%%

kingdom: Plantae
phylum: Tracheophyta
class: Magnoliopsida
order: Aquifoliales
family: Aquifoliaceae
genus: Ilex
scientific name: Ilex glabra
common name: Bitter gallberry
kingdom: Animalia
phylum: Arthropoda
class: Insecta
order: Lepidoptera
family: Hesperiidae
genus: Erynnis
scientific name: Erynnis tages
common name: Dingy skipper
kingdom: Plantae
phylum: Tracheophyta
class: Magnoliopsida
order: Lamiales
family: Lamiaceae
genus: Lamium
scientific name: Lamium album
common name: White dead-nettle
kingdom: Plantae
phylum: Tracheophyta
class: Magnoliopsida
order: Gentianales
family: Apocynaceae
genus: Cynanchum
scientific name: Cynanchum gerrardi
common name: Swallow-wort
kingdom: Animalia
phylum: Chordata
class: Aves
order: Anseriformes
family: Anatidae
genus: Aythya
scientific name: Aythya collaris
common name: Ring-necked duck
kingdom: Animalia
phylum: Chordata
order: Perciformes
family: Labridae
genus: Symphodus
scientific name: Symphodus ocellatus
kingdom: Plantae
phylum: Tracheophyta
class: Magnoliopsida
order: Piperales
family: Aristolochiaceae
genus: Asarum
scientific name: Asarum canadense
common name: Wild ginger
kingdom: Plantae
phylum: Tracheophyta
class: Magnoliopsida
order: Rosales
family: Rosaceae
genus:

%%

* _What you need to do_
Recast all of the material above as a Markdown table with two columns, Row and Line. Give each line its own numbered row, and leave out blank lines.

* _Reply_
| Row | Line |
|---|---|
| 1 | kingdom: Plantae |
| 2 | phylum: Tracheophyta |
| 3 | class: Magnoliopsida |
| 4 | order: Aquifoliales |
| 5 | family: Aquifoliaceae |
| 6 | genus: Ilex |
| 7 | scientific name: Ilex glabra |
| 8 | common name: Bitter gallberry |
| 9 | kingdom: Animalia |
| 10 | phylum: Arthropoda |
| 11 | class: Insecta |
| 12 | order: Lepidoptera |
| 13 | family: Hesperiidae |
| 14 | genus: Erynnis |
| 15 | scientific name: Erynnis tages |
| 16 | common name: Dingy skipper |
| 17 | kingdom: Plantae |
| 18 | phylum: Tracheophyta |
| 19 | class: Magnoliopsida |
| 20 | order: Lamiales |
| 21 | family: Lamiaceae |
| 22 | genus: Lamium |
| 23 | scientific name: Lamium album |
| 24 | common name: White dead-nettle |
| 25 | kingdom: Plantae |
| 26 | phylum: Tracheophyta |
| 27 | class: Magnoliopsida |
| 28 | order: Gentianales |
| 29 | family: Apocynaceae |
| 30 | genus: Cynanchum |
| 31 | scientific name: Cynanchum gerrardi |
| 32 | common name: Swallow-wort |
| 33 | kingdom: Animalia |
| 34 | phylum: Chordata |
| 35 | class: Aves |
| 36 | order: Anseriformes |
| 37 | family: Anatidae |
| 38 | genus: Aythya |
| 39 | scientific name: Aythya collaris |
| 40 | common name: Ring-necked duck |
| 41 | kingdom: Animalia |
| 42 | phylum: Chordata |
| 43 | order: Perciformes |
| 44 | family: Labridae |
| 45 | genus: Symphodus |
| 46 | scientific name: Symphodus ocellatus |
| 47 | kingdom: Plantae |
| 48 | phylum: Tracheophyta |
| 49 | class: Magnoliopsida |
| 50 | order: Piperales |
| 51 | family: Aristolochiaceae |
| 52 | genus: Asarum |
| 53 | scientific name: Asarum canadense |
| 54 | common name: Wild ginger |
| 55 | kingdom: Plantae |
| 56 | phylum: Tracheophyta |
| 57 | class: Magnoliopsida |
| 58 | order: Rosales |
| 59 | family: Rosaceae |
| 60 | genus: |